[RAW DATA Boundary: Start]
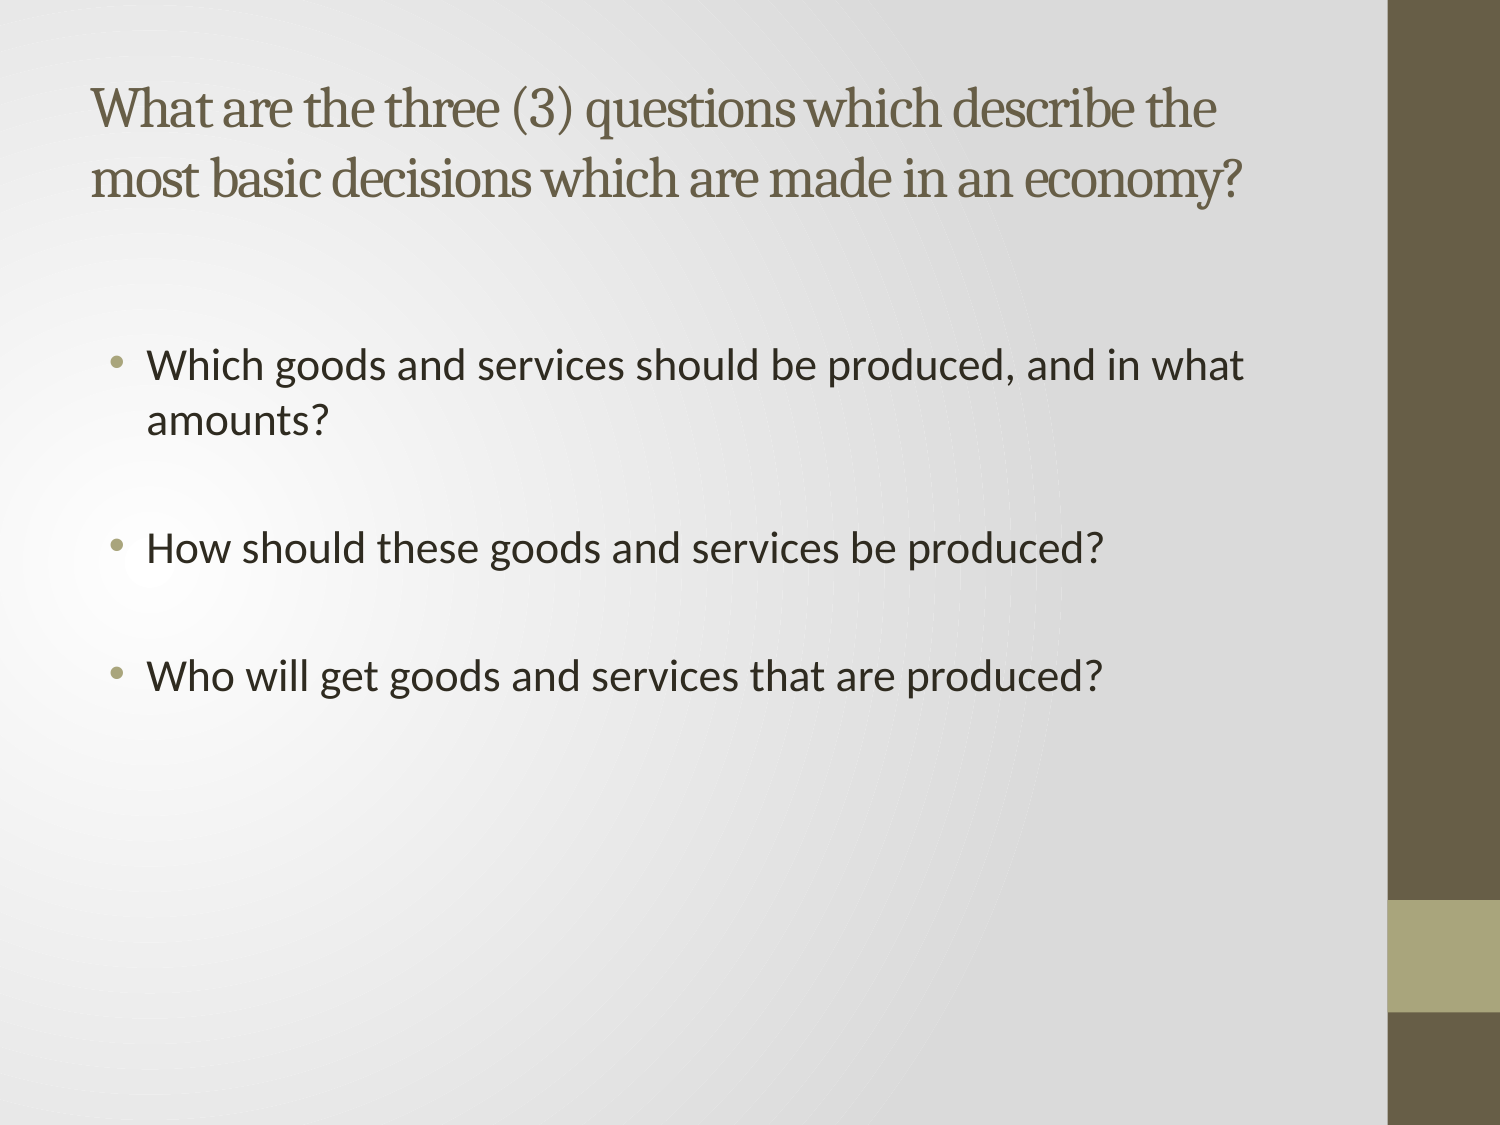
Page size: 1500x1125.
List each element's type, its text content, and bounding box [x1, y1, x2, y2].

list Which goods and services should be produced, and in what amounts? How should these goods and services be produced? Who will get goods and services that are produced? [75, 262, 1325, 1050]
title What are the three (3) questions which describe the most basic decisions which are made in an economy? [75, 45, 1325, 233]
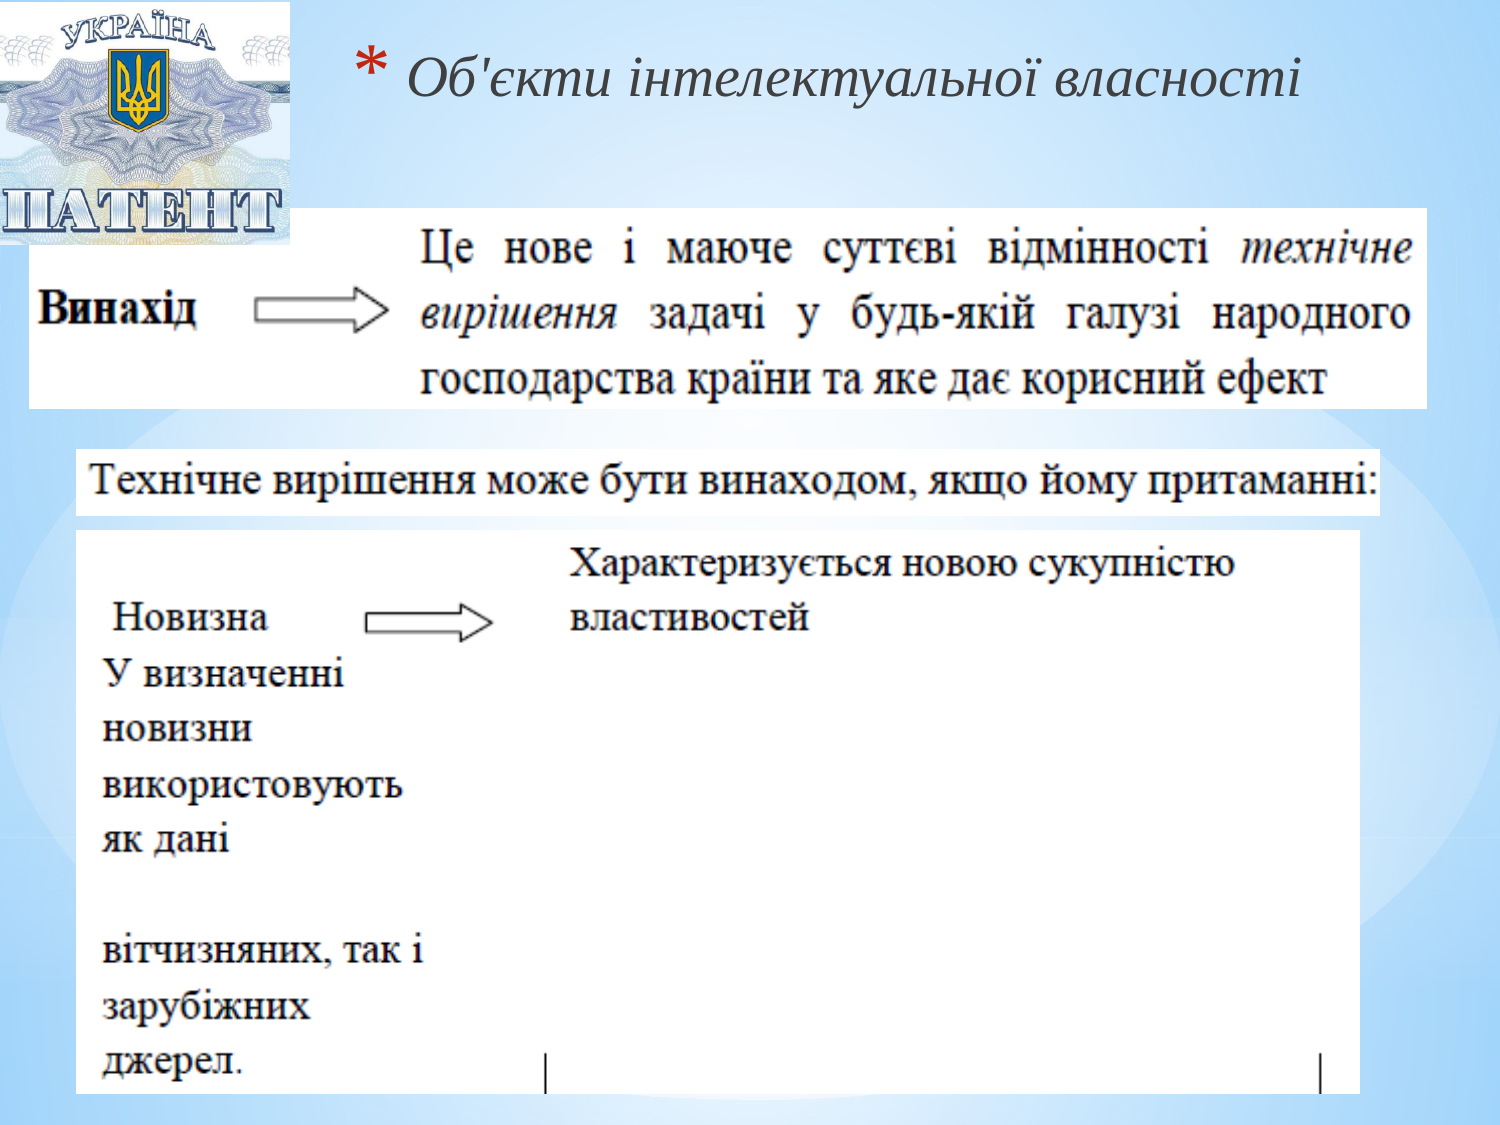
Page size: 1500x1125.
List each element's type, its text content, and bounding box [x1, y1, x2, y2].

picture [75, 530, 1361, 1095]
text_box Об'єкти інтелектуальної власності [295, 30, 1427, 171]
picture [75, 449, 1381, 516]
picture [0, 2, 1427, 410]
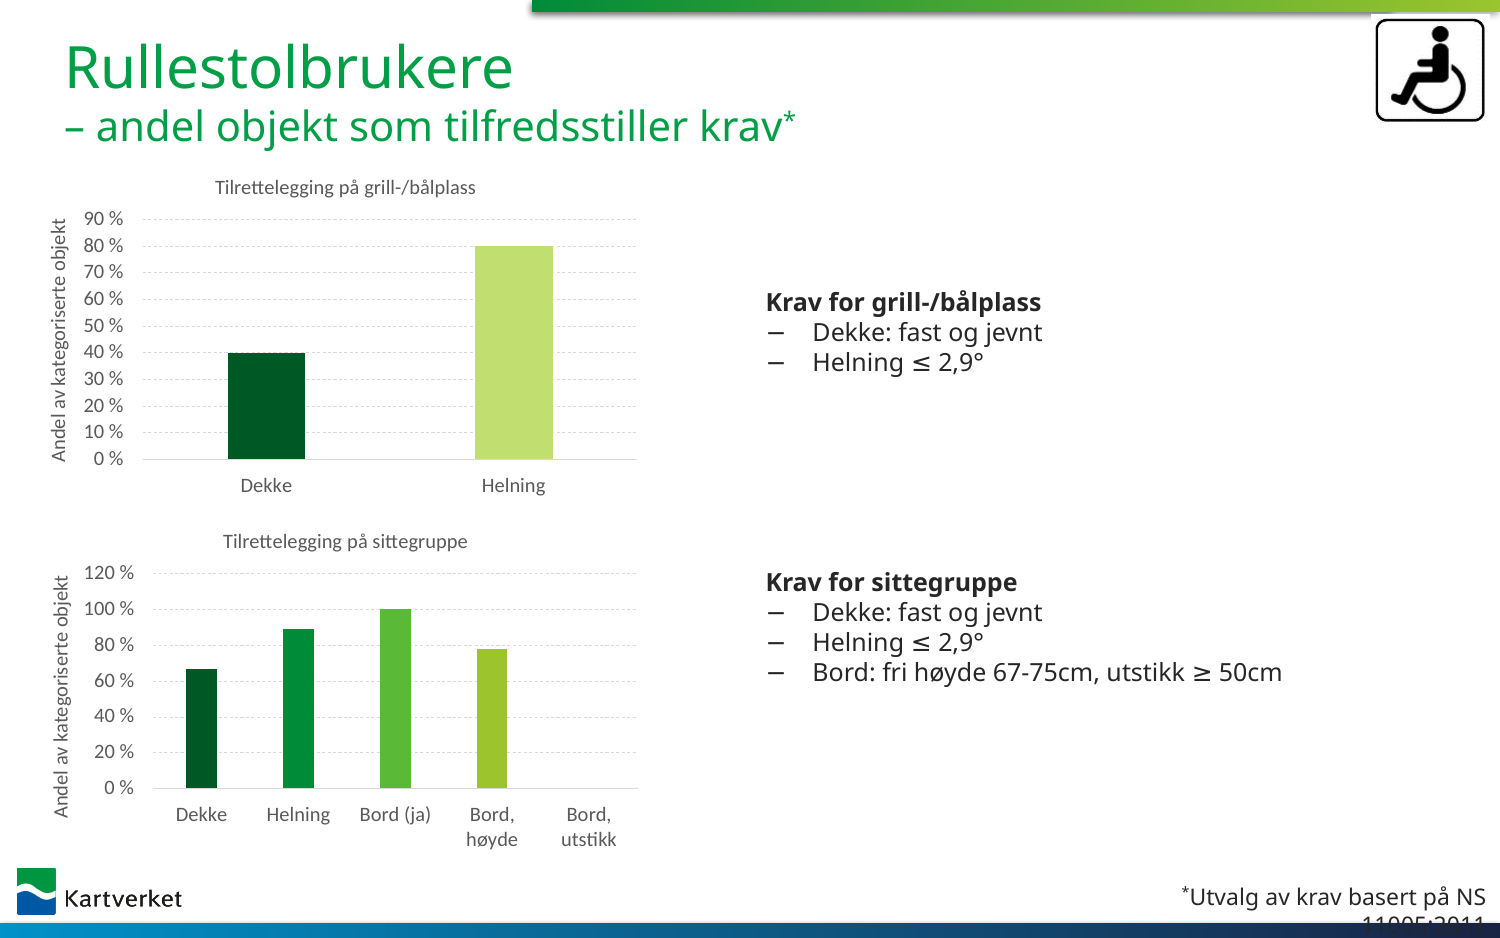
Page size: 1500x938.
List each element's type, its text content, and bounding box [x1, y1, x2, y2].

picture [41, 166, 650, 505]
picture [1371, 13, 1491, 127]
picture [41, 520, 650, 859]
text_box Krav for sittegruppe Dekke: fast og jevnt Helning ≤ 2,9° Bord: fri høyde 67-75cm, utstikk ≥ 50cm [750, 559, 1500, 694]
text_box *Utvalg av krav basert på NS 11005:2011 [1068, 873, 1500, 938]
text_box Krav for grill-/bålplass Dekke: fast og jevnt Helning ≤ 2,9° [750, 279, 1452, 384]
text_box Rullestolbrukere – andel objekt som tilfredsstiller krav* [49, 14, 1431, 158]
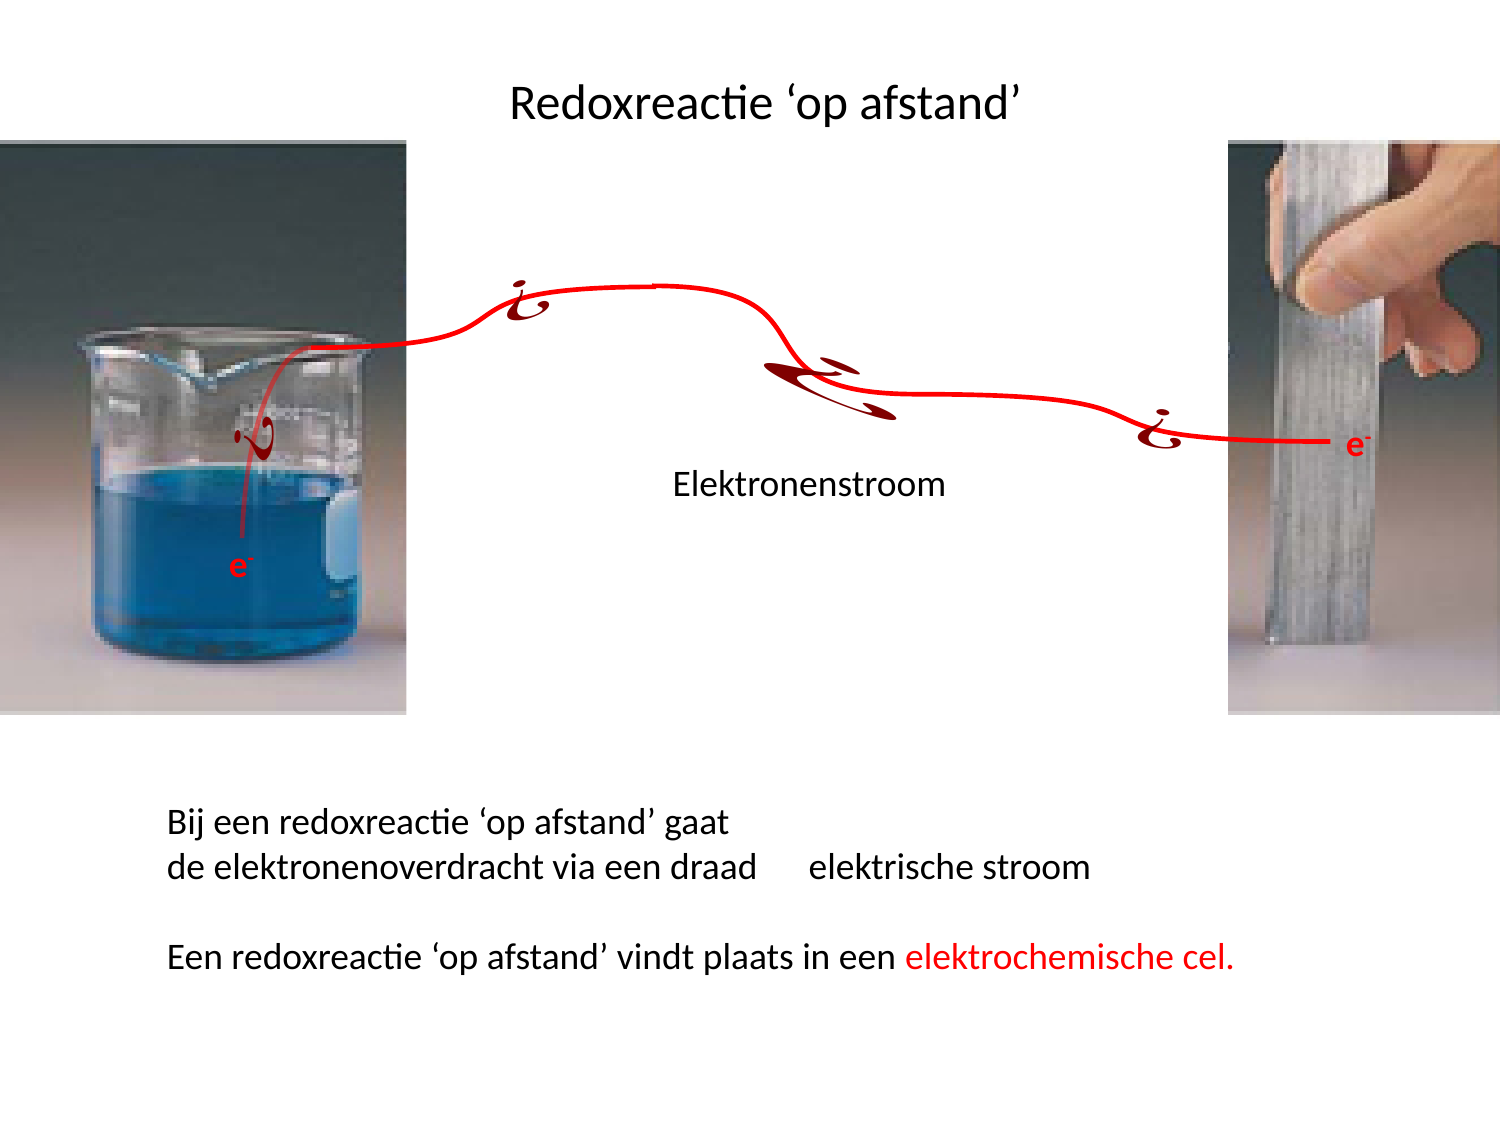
[RAW DATA Boundary: End]
## WORK REQUIRED:
All of the entries above need to be repeated exactly, minus the pictures.

## TASK ANSWER:
Page size: 1500x1125.
List each element's type, its text content, and bounding box [x1, y1, x2, y2].

list Which goods and services should be produced, and in what amounts? How should these goods and services be produced? Who will get goods and services that are produced? [75, 262, 1325, 1050]
title What are the three (3) questions which describe the most basic decisions which are made in an economy? [75, 45, 1325, 233]
Page size: 1500x1125.
List each element's type, its text content, and bounding box [x1, y1, x2, y2].

picture [75, 530, 1361, 1095]
text_box Об'єкти інтелектуальної власності [295, 30, 1427, 171]
picture [75, 449, 1381, 516]
picture [0, 2, 1427, 410]
Page size: 1500x938.
List each element's type, its text content, and bounding box [x1, y1, x2, y2].

picture [41, 166, 650, 505]
picture [1371, 13, 1491, 127]
picture [41, 520, 650, 859]
text_box Krav for sittegruppe Dekke: fast og jevnt Helning ≤ 2,9° Bord: fri høyde 67-75cm, utstikk ≥ 50cm [750, 559, 1500, 694]
text_box *Utvalg av krav basert på NS 11005:2011 [1068, 873, 1500, 938]
text_box Krav for grill-/bålplass Dekke: fast og jevnt Helning ≤ 2,9° [750, 279, 1452, 384]
text_box Rullestolbrukere – andel objekt som tilfredsstiller krav* [49, 14, 1431, 158]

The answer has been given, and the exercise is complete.